───── ESTRATTO ─────

Hantavirus, la probabile causa all’origine del focolaio: la visita a una discarica per vedere gli uccelli necrofagi
Il passaggio dalla terraferma alla crociera
Dopo la fase a terra, il viaggio della coppia sarebbe proseguito con l’imbarco su una nave da crociera, appunto la MV Hondius . È in questo secondo momento che il caso si inserisce nel più ampio cluster, con la comparsa di sintomi anche in altri partecipanti al viaggio. La combinazione tra un possibile evento di esposizione iniziale e la successiva permanenza in ambienti condivisi e chiusi ha reso complessa la ricostruzione epidemiologica.
Il parere dello specialista: zone a rischio
Sul piano scientifico, il Professor Giovanni Di Perri, Direttore della Clinica di Malattie Infettive dell’Universita’ di Torino, aveva già inquadrato il fenomeno all’interno delle aree geografiche tipicamente a rischio, come quelle semi desertiche e poco popolose delle due Americhe. Commentando la scomparsa dell’attore Gene Hackman e della moglie, colpita appunto da Hantavirus, aveva affermato: «Questo tipo di hantavirus (che porta a infiammazioni polmonari che possono avere esito infausto) è tipico di territori con zone desertiche, che sono quelle più a rischio – nello specifico la fascia comprendente New Mexico (dove la coppia viveva), Texas, Arizona, Utah. Si tratta di zone un po’ più rurali, desertiche: qui, nelle cantine, nei solai, ci sono molti topi. Causa del virus sono proprio le feci, le urine e anche le secrezioni mucose dei topi: quando si essiccano, il vento ne rialza le particelle che si nebulizzano e vengono inspirate dall’uomo: ecco, la modalità principale di infezione è questa», conclude lo specialista. Aggiungendo: «Abbiamo la certezza che questo virus si prenda direttamente dai roditori: sono conosciute più di 200 specie di roditori potenzialmente infettanti».

─────

• COMPITI DA SVOLGERE:
**A.** Secondo il testo sull'hantavirus, quante specie di roditori potenzialmente infettanti sono conosciute?
**B.** Riprendi il testo sull'hantavirus e proseguilo dopo l'ultima frase riportata.
Le righe non hanno alcun legame con il testo sull'hantavirus.

───── RIGHE ELENCATE ─────

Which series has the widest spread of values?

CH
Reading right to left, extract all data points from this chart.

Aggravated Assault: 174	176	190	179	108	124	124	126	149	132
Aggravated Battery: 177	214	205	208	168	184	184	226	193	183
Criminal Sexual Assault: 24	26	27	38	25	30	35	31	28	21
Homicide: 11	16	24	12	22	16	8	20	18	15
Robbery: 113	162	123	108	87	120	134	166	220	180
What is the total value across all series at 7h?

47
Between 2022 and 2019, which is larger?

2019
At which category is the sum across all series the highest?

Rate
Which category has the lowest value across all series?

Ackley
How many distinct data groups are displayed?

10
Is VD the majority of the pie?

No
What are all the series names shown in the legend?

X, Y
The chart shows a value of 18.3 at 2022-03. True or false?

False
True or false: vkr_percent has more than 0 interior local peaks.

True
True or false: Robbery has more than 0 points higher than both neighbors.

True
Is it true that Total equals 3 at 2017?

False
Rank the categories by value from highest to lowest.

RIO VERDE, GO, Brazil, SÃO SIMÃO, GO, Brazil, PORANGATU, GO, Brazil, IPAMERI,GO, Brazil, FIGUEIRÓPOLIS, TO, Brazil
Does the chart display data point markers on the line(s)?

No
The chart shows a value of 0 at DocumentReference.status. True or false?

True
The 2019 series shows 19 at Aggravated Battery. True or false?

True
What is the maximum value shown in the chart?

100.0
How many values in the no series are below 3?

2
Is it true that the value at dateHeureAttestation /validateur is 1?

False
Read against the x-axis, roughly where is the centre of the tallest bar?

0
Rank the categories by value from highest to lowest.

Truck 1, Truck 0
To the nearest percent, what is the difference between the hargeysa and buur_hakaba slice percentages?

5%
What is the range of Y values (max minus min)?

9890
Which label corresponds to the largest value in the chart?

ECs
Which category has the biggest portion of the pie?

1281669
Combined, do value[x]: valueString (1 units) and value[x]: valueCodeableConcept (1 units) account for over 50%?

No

─────

• RISPOSTE AI COMPITI:
**A.** Più di 200.

**B.**
Un’infezione invisibile e difficilmente tracciabile
L’hantavirus resta una patologia difficile da intercettare nelle sue fasi iniziali, proprio perché la trasmissione non richiede contatti diretti evidenti e può avvenire in ambienti aperti o rurali. Nel caso specifico, la presenza di discariche con uccelli necrofagi e roditori, unita agli spostamenti del viaggio e alla successiva crociera, ha contribuito a delineare un cluster complesso, attualmente oggetto di indagine epidemiologica internazionale.